When you sold your last home, was it free to do so? Likely not. If you hired a realtor (which I suggest) you likely paid a commission from the proceeds for his or her expertise and effort. That’s reasonable considering the fact that selling a home is not something you do everyday and pretending to be an expert can be harmful to your financial health.
Buying and selling mutual funds is much the same. Each time your fund manager buys or sells stocks or bonds inside your fund, they incur transaction costs. This is also called “Turnover Cost” and the more often your investments are turned over, the more it costs you. There are certainly justifiable reasons why your investments should be changed, but I want to ask you a question.
If the mutual fund industry touts a “buy-and-hold for the long-term” investment strategy for you, then shouldn’t they practice the same strategy inside your funds? In other words, wouldn’t you expect your funds to have low turnover and consequentially low turnover costs? Have you ever looked to see what your turnover costs are in your funds inside your 401(k) or IRA?

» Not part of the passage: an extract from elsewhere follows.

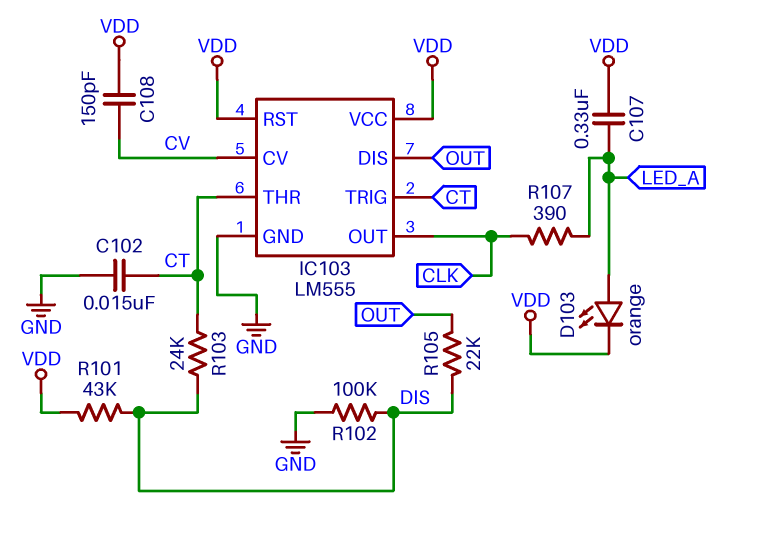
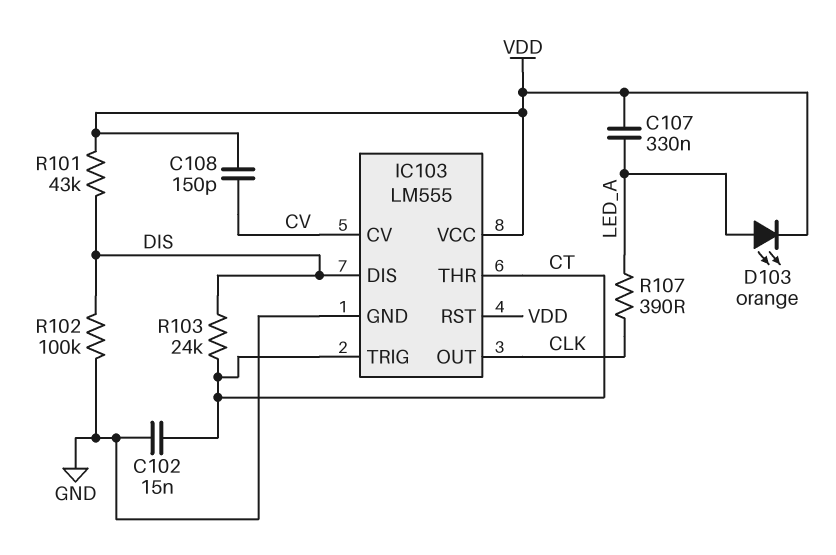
IC103 pin DIS: OUT -> DIS
R105: 22k (DIS, OUT) -> none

The performance of the market is certainly out of your control. But owning investments that manage costs well compared to similar investments IS within your control. We have one client who, before meeting with us, owned a substantial amount in a mutual fund that had a 1,400% turnover ratio. That means the fund manager sold and re-bought the investments in the fund 14 times during the year! Needless to say, it was not a very efficient or profitable investment to own.
Typically, mutual fund costs are understood to be those that appear in the fund’s prospectus. The “Expense Ratio” is the calculated cost that mutual fund companies are required to disclose. Other costs are often difficult to determine and account for, but they are there. In a very popular Wall Street Journal article, many of these costs were identified to a shocked audience.
Although mutual funds remain a wonderful option for smaller investors, allowing diversification and professional management for small amounts of money, investors who are further along in their accumulation may have earned the right to invest differently and more efficiently. Specifically, investors with $100,000 or more of investments may want to consider the merits of institutional investing. Seeking the counsel of a Registered Investment Advisor firm (RIA) may allow you to take back control in the area of investing expenses. After all, when costs are controlled, that money is able to remain in your account, working for you. Maybe it’s time you graduate from the “retail” world of investing.